Meet the PE 50 index, the ‘Vanguard’ of private markets

NewVest seeks to change how investors gain exposure to private markets with the launch of its private markets index fund.

A private markets investment platform launched by a finance academic aims to disrupt how investors gain access to private markets via access to funds managed by the industry’s largest managers.

New York-headquartered NewVest has rolled out what it calls the first-ever private markets index fund, the Private Equity 50 Index Fund (PE 50), which has raised $150 million on first close. The PE 50 grants investors passive exposure to some of the 50 biggest funds in market.

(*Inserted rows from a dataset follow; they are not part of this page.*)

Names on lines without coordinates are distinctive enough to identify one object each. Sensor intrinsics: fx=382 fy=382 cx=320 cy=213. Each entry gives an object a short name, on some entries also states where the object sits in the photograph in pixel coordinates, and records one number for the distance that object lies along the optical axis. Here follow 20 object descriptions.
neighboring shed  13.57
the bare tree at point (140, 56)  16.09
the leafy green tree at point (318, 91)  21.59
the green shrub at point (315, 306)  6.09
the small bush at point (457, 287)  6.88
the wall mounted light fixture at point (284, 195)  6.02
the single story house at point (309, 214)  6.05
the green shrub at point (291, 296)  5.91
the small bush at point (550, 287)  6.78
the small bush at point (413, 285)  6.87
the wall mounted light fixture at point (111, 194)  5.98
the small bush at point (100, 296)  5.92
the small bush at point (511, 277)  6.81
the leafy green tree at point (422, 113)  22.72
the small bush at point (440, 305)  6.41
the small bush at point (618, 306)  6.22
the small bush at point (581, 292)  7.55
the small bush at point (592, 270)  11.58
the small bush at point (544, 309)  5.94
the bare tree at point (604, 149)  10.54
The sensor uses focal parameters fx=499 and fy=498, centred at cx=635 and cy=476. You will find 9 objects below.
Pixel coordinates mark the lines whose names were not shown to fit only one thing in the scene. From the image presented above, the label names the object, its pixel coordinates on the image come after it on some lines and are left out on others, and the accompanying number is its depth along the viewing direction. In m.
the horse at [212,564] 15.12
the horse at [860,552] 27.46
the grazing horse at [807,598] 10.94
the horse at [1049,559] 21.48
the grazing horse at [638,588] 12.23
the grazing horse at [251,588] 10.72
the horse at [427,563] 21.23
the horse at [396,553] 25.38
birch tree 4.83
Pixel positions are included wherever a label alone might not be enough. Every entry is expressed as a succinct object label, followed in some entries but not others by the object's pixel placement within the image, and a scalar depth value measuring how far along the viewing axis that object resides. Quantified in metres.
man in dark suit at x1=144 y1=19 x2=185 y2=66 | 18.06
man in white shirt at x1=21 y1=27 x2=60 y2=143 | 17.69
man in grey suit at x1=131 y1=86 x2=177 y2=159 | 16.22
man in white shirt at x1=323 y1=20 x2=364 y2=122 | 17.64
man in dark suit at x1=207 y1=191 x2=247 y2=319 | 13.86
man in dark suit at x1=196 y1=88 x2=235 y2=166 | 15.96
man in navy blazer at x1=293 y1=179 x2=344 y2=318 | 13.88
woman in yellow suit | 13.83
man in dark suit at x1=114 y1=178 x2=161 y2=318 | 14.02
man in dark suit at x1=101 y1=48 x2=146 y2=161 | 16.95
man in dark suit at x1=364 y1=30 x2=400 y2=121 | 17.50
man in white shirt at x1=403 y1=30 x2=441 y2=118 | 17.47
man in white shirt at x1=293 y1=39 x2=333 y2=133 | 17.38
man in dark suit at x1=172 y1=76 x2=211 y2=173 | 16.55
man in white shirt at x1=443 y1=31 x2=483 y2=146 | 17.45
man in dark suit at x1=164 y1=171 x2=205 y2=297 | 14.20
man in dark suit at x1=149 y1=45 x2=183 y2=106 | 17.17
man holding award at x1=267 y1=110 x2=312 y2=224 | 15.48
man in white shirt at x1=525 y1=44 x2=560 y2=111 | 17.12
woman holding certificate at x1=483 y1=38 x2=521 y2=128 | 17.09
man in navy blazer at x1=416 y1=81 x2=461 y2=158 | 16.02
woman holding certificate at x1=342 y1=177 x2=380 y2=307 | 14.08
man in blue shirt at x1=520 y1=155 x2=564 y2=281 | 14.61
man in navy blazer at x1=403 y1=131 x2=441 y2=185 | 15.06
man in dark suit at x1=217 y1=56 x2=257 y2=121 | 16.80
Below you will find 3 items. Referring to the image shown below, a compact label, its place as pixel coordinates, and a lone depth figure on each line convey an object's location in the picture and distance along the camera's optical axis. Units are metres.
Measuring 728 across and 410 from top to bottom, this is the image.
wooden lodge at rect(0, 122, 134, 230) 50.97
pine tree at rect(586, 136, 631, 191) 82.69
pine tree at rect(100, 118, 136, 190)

“We believe this is the first time there is a passive index fund for private equity,” Edward Talmor-Gera, chief executive of NewVest, told Private Equity International.

“Our real vision is: how do we create the Vanguard of private markets? In the same way you have a FTSE 100 or an S&P 500 – which is a great tracker for public equities and becomes a great proxy as a way to invest into a passive instrument that gives you broad exposure to an asset class – we created the PE 50 for clients to have a passive exposure to the private equity market.”

The firm declined to comment on which funds the index provides access to. PEI understands that funds managed by Blackstone, TPG, Insight Partners, Clearlake Capital Group and Welsh, Carson, Anderson and Stowe are included.

The PE 50 received backing from institutional investors including insurers, pensions, banks, endowments and family office capital, as well as founders and senior industry professionals of PE firms, according to a statement seen by PEI.

Private equity is moving downmarket, increasingly opening up to new investors including smaller entities and individuals that haven’t had exposure to private markets.

According to Talmor-Gera, the PE 50 index is structured similarly to a fund of funds in terms of capital calls from underlying funds.

“Only once LPs get 100 percent of their capital back, they would share with NewVest some percent of the returns above that 1x DPI,” he said.

The platform charges no management fees. There is no hurdle rate, with a 2-6 percent carry-based fee with a European waterfall structure.

“We’re not asking [the GPs] to give us co-investments and we will never take any placement fees or other economics from them. We’re not even asking for loads of management time. It simply is: What is your fund? What is the target size? What are the dates of your closings?  Afterwards, we have our own compliance, legal diligence and reporting procedures we go through,”- Talmor-Gera said.

The PE 50 is an annual programme and seeks to emulate pooled returns for private equity.

“We believe it is lower risk, lower cost and offers broad exposure and diversification [compared with] single-fund selection, or even funds of funds,” said Talmor-Gera. “The cost is structured in an LP-centric, aligned way, in that we only get a share of profits and there’s no management fee along the way.”

Asked about the target for its capital raise, Talmor-Gera, who leads private equity teaching at the Israel Finance Institute and who is the private equity industry coach at London Business School, according to NewVest’s website, said fundraising will effectively end once approximately 10 percent of the weight of the index – or 10 percent of the top PE funds – have held their final closes.

Looking ahead

NewVest plans to launch similar indices for private debt, real estate and infrastructure. Its private debt index is expected to launch this quarter. Talmor-Gera noted that the platform also expects to set up other niche products, including an impact index and an Israel tech index.

He added: “I’m also aspiring to create a first-time fund index. First-time funds have such a hard time getting launched and inherently there’s a real attraction in them – however, historically, there’s been more risk. An index is a perfect solution because it de-risks it, gives that broad exposure and helps all those new funds get into play and grow their businesses.”

Asked about the total addressable market for capital raising through passive instruments in private markets, Talmor-Gera noted the opportunity could be upwards of $500 billion a year, although it will take some time to reach that level of penetration.